WHAT TO DO
Give the data again in full, with every character unchanged.

*** DATA SUPPLIED

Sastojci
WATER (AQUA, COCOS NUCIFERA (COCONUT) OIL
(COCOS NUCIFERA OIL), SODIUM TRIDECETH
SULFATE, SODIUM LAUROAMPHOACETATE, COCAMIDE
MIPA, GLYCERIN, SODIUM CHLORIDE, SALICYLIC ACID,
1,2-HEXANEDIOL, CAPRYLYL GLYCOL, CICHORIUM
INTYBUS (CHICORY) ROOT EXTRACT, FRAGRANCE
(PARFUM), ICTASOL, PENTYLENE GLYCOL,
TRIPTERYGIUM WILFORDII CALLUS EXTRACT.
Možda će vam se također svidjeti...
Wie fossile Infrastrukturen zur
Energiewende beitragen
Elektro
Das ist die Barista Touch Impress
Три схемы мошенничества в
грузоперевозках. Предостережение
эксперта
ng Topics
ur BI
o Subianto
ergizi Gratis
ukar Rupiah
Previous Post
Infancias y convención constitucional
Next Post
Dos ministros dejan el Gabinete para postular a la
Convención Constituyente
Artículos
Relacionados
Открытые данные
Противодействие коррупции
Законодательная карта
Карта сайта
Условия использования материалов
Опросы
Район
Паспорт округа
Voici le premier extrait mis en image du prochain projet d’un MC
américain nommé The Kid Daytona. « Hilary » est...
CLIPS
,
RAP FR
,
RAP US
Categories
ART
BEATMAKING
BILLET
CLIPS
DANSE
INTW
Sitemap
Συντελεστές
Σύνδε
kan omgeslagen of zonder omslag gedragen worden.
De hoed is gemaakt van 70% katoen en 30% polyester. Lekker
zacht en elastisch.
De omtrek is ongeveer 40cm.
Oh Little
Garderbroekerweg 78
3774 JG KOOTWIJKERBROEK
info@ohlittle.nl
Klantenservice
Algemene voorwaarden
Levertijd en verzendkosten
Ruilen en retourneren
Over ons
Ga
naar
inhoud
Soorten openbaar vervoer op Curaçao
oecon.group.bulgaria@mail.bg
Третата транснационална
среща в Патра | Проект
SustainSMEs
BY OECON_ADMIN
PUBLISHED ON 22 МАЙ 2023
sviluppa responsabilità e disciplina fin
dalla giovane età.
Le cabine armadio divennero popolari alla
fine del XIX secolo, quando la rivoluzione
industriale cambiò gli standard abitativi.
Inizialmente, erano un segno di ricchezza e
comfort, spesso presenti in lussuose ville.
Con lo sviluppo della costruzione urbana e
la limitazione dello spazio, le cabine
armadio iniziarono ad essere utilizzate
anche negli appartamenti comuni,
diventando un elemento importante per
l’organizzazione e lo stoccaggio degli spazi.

******

FINAL ANSWER
Sastojci
WATER (AQUA, COCOS NUCIFERA (COCONUT) OIL
(COCOS NUCIFERA OIL), SODIUM TRIDECETH
SULFATE, SODIUM LAUROAMPHOACETATE, COCAMIDE
MIPA, GLYCERIN, SODIUM CHLORIDE, SALICYLIC ACID,
1,2-HEXANEDIOL, CAPRYLYL GLYCOL, CICHORIUM
INTYBUS (CHICORY) ROOT EXTRACT, FRAGRANCE
(PARFUM), ICTASOL, PENTYLENE GLYCOL,
TRIPTERYGIUM WILFORDII CALLUS EXTRACT.
Možda će vam se također svidjeti...
Wie fossile Infrastrukturen zur
Energiewende beitragen
Elektro
Das ist die Barista Touch Impress
Три схемы мошенничества в
грузоперевозках. Предостережение
эксперта
ng Topics
ur BI
o Subianto
ergizi Gratis
ukar Rupiah
Previous Post
Infancias y convención constitucional
Next Post
Dos ministros dejan el Gabinete para postular a la
Convención Constituyente
Artículos
Relacionados
Открытые данные
Противодействие коррупции
Законодательная карта
Карта сайта
Условия использования материалов
Опросы
Район
Паспорт округа
Voici le premier extrait mis en image du prochain projet d’un MC
américain nommé The Kid Daytona. « Hilary » est...
CLIPS
,
RAP FR
,
RAP US
Categories
ART
BEATMAKING
BILLET
CLIPS
DANSE
INTW
Sitemap
Συντελεστές
Σύνδε
kan omgeslagen of zonder omslag gedragen worden.
De hoed is gemaakt van 70% katoen en 30% polyester. Lekker
zacht en elastisch.
De omtrek is ongeveer 40cm.
Oh Little
Garderbroekerweg 78
3774 JG KOOTWIJKERBROEK
info@ohlittle.nl
Klantenservice
Algemene voorwaarden
Levertijd en verzendkosten
Ruilen en retourneren
Over ons
Ga
naar
inhoud
Soorten openbaar vervoer op Curaçao
oecon.group.bulgaria@mail.bg
Третата транснационална
среща в Патра | Проект
SustainSMEs
BY OECON_ADMIN
PUBLISHED ON 22 МАЙ 2023
sviluppa responsabilità e disciplina fin
dalla giovane età.
Le cabine armadio divennero popolari alla
fine del XIX secolo, quando la rivoluzione
industriale cambiò gli standard abitativi.
Inizialmente, erano un segno di ricchezza e
comfort, spesso presenti in lussuose ville.
Con lo sviluppo della costruzione urbana e
la limitazione dello spazio, le cabine
armadio iniziarono ad essere utilizzate
anche negli appartamenti comuni,
diventando un elemento importante per
l’organizzazione e lo stoccaggio degli spazi.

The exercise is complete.